Savoir gagner de l’argent est une chose. Savoir le gérer, le faire fructifier et le protéger en est une autre. Dans un contexte marqué par l’instabilité économique, l’absence de formation financière expose de nombreuses familles à des cycles d’endettement, de mauvaise gestion et de précarité persistante. À l’inverse, une population formée aux bases de la finance personnelle peut prendre de meilleures décisions, anticiper les difficultés et construire une sécurité économique.

Pour les jeunes, l’éducation financière est bien plus qu’un simple apprentissage technique. Elle représente une clé d’autonomisation. Comprendre l’épargne, l’investissement, le crédit ou encore la gestion d’un petit capital permet de transformer des idées en projets concrets. À Goma, où l’entrepreneuriat est souvent une nécessité plus qu’un choix, ces connaissances peuvent faire la différence entre un projet qui échoue rapidement et un autre qui se développe durablement.

Il devient donc urgent d’intégrer l’éducation financière dans le système scolaire.
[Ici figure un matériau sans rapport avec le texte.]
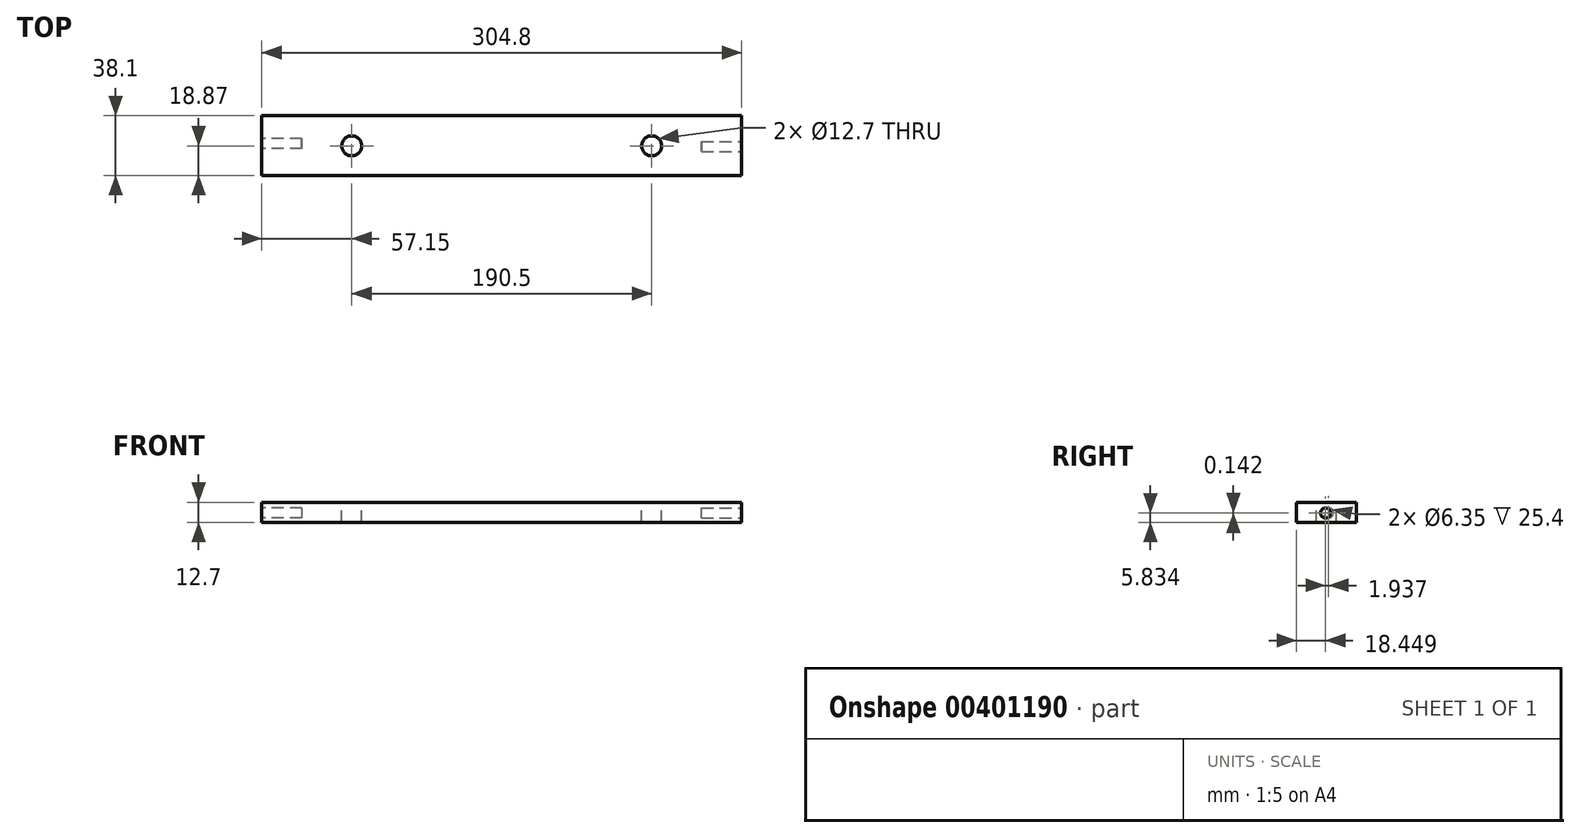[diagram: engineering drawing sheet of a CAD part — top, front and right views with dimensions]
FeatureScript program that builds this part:
annotation { "Feature Type Name" : "Feature", "Feature Type Description" : "" }
export const myFeature = defineFeature(function(context is Context, id is Id, definition is map)
    precondition{}
    {
        {
            var Q0;
            Q0=qCreatedBy(makeId("Top.planeOp"),FACE);
            var sketch = newSketch(context, id + "F0", { "sketchPlane" : qUnion([Q0])});
            skLineSegment(sketch, "E0.bottom", {"start": v(0, 0) * mm, "end": v(-304.8, 0) * mm});
            skLineSegment(sketch, "E0.top", {"start": v(0, 38.1) * mm, "end": v(-304.8, 38.1) * mm});
            skLineSegment(sketch, "E0.left", {"start": v(0, 0) * mm, "end": v(0, 38.1) * mm});
            skLineSegment(sketch, "E0.right", {"start": v(-304.8, 0) * mm, "end": v(-304.8, 38.1) * mm});
            skSolve(sketch);
        }
        {
            var Q0;
            Q0 = qSketchRegion(id + "F0", true);
            extrude(context, id + "F1", {"entities" : qUnion([Q0]), "depth" : 12.7 * mm});
        }
        {
            var Q0;
            Q0=makeQuery(id+"F1.opExtrude","SWEPT_FACE",FACE,{"disambiguationData":[OSD([sQuery(id+"F0.wireOp",EDGE,"E0.left")])]});
            var sketch = newSketch(context, id + "F2", { "sketchPlane" : qUnion([Q0])});
            skCircle(sketch, "E1", {"center": v(18.45, 5.83) * mm, "radius": 3.18 * mm});
            skSolve(sketch);
        }
        {
            var Q0;
            Q0 = qSketchRegion(id + "F2", true);
            extrude(context, id + "F3", {"entities" : qUnion([Q0]), "operationType" : NewBodyOperationType.REMOVE, "oppositeDirection" : true, "depth" : 25.4 * mm});
        }
        {
            var Q0;
            Q0=makeQuery(id+"F1.opExtrude","SWEPT_FACE",FACE,{"disambiguationData":[OSD([sQuery(id+"F0.wireOp",EDGE,"E0.right")])]});
            var sketch = newSketch(context, id + "F4", { "sketchPlane" : qUnion([Q0])});
            skCircle(sketch, "E2", {"center": v(-20.39, 5.98) * mm, "radius": 3.18 * mm});
            skSolve(sketch);
        }
        {
            var Q0;
            Q0 = qSketchRegion(id + "F4", true);
            extrude(context, id + "F5", {"entities" : qUnion([Q0]), "operationType" : NewBodyOperationType.REMOVE, "oppositeDirection" : true, "depth" : 25.4 * mm});
        }
        {
            var Q0;
            Q0=makeQuery(id+"F1.opExtrude","CAP_FACE",FACE,{"disambiguationData":[OSD([sQuery(id+"F0.wireOp",EDGE,"E0.bottom"),sQuery(id+"F0.wireOp",EDGE,"E0.top"),sQuery(id+"F0.wireOp",EDGE,"E0.left"),sQuery(id+"F0.wireOp",EDGE,"E0.right")])],"isStart":false});
            var sketch = newSketch(context, id + "F6", { "sketchPlane" : qUnion([Q0])});
            skCircle(sketch, "E3", {"center": v(-247.65, 18.87) * mm, "radius": 6.35 * mm});
            skCircle(sketch, "E4", {"center": v(-57.15, 18.87) * mm, "radius": 6.35 * mm});
            skSolve(sketch);
        }
        {
            var Q0;
            Q0 = qSketchRegion(id + "F6", true);
            extrude(context, id + "F7", {"entities" : qUnion([Q0]), "operationType" : NewBodyOperationType.REMOVE, "endBound" : BoundingType.THROUGH_ALL, "oppositeDirection" : true, "depth" : 25.4 * mm});
        }
    });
Dès le plus jeune âge, les élèves devraient apprendre à gérer un budget, à distinguer besoins et envies, ou encore à comprendre la valeur de l’argent. Cette formation pratique, adaptée au contexte local, préparerait une génération plus responsable et mieux armée face aux réalités économiques.

Mais l’école ne peut pas tout. Il est également essentiel de développer des programmes accessibles à tous : ateliers communautaires, campagnes de sensibilisation, contenus numériques, ou encore initiatives portées par des organisations locales. Les marchés, les associations de jeunes, les coopératives et même les églises peuvent devenir des espaces d’apprentissage financier.
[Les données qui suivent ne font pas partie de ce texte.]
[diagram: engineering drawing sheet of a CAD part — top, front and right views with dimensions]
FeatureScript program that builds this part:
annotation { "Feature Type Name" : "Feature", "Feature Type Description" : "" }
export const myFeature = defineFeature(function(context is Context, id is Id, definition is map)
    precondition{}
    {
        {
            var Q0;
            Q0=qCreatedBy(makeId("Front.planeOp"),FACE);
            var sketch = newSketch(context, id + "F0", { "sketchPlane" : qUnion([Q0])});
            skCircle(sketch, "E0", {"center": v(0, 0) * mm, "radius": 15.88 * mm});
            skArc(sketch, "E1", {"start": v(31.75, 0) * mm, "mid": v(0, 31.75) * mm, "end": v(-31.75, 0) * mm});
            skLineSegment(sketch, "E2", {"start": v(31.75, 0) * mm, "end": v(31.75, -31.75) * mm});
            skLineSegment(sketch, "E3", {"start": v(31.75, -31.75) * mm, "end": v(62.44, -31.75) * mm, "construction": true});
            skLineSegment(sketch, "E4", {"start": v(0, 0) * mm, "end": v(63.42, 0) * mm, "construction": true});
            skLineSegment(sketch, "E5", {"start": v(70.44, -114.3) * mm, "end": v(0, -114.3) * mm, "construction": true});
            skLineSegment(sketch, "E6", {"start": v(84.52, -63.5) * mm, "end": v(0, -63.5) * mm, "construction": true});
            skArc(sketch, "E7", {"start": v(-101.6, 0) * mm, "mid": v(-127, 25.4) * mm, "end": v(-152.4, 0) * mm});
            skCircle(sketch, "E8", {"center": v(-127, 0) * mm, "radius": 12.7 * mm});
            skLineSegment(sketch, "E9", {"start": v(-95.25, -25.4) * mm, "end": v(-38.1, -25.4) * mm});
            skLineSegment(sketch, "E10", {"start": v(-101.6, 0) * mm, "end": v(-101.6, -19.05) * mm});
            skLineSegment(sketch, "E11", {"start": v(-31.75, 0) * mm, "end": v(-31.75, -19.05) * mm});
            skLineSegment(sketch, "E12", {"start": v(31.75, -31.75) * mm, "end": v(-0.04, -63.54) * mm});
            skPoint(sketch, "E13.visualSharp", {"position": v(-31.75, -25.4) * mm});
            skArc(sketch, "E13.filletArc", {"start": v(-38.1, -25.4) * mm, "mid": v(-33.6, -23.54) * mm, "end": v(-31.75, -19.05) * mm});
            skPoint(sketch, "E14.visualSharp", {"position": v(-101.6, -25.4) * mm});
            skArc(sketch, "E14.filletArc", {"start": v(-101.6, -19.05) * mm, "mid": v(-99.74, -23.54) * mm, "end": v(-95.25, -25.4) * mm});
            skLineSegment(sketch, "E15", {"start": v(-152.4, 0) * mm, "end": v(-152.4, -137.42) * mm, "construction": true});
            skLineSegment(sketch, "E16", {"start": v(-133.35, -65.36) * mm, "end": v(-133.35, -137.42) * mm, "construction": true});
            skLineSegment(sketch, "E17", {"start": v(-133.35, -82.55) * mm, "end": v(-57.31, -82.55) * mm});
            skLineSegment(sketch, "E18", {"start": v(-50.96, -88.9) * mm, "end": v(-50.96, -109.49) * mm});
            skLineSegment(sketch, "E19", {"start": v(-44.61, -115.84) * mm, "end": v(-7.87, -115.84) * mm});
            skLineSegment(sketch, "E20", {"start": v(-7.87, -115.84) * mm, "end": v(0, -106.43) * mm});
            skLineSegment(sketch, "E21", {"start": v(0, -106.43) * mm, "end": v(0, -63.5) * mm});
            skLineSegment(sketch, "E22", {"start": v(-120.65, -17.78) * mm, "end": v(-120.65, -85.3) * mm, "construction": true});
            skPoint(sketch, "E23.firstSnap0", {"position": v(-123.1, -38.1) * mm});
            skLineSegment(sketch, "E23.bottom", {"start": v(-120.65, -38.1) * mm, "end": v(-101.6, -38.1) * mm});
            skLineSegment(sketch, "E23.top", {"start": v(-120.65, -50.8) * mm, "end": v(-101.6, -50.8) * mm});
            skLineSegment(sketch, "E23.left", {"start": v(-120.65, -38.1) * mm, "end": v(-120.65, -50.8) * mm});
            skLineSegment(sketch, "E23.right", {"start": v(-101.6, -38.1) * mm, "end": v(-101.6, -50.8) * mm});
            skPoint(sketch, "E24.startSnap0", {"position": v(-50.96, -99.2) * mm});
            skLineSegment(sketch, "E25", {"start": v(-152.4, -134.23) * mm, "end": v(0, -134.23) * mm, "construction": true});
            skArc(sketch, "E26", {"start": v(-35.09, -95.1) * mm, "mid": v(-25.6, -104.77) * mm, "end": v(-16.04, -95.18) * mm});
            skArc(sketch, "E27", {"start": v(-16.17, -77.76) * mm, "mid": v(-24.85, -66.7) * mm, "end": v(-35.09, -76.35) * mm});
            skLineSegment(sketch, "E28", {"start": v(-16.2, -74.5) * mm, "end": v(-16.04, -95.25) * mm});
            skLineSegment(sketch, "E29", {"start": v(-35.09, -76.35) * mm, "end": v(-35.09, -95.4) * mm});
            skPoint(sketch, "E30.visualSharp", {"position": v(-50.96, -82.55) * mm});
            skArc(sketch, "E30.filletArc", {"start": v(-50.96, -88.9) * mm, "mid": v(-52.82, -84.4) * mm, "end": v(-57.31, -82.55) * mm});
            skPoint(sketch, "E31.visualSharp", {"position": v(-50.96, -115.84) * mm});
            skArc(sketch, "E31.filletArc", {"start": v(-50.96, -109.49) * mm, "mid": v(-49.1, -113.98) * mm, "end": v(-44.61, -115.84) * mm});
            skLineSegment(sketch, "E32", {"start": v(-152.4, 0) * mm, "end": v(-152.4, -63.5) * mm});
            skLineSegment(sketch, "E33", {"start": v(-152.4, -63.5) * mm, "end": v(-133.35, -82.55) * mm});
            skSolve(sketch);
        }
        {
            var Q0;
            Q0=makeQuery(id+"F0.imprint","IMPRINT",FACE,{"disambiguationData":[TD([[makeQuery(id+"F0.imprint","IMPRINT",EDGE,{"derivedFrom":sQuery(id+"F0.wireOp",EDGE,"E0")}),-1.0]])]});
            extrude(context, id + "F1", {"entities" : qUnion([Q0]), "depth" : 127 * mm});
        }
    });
Investir dans l’éducation financière, c’est investir dans la stabilité sociale et la croissance économique de Goma. Des familles mieux organisées financièrement sont plus résilientes face aux crises. Des jeunes mieux formés sont plus entreprenants, plus innovants et moins dépendants.

En définitive, l’éducation financière n’est pas un luxe réservé à une élite. C’est une nécessité collective. Et pour une ville dynamique comme Goma, elle pourrait bien devenir le socle d’un développement plus inclusif, durable et maîtrisé.